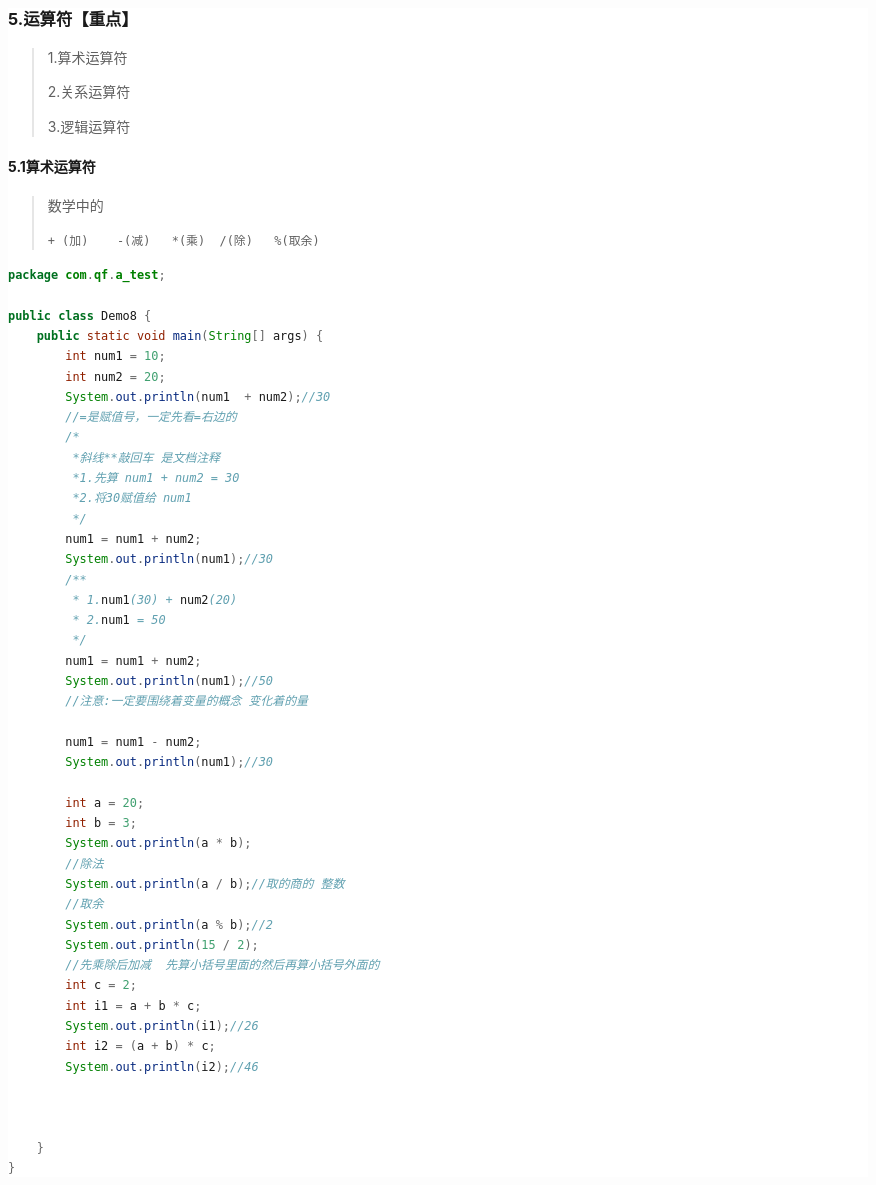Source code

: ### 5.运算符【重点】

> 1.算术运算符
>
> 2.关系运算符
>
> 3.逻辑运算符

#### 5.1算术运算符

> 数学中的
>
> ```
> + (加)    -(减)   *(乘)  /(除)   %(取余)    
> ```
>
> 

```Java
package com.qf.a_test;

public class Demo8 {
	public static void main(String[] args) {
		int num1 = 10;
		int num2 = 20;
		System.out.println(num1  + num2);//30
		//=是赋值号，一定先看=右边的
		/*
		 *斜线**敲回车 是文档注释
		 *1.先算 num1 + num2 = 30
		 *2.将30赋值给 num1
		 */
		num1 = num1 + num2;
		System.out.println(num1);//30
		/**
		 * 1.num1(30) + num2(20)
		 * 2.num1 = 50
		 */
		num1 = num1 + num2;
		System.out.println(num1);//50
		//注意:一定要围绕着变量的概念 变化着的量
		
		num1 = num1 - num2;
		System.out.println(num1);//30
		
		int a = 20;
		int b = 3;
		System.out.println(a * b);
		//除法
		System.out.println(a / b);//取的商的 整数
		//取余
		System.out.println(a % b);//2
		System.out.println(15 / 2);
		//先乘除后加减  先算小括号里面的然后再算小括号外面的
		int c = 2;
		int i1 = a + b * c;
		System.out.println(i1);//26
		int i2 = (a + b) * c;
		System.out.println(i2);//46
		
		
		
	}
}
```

◆ Instructions to follow ◆
Going through the data, count each line where the word "println" appears, and state only the total.

◆ Answer below ◆
10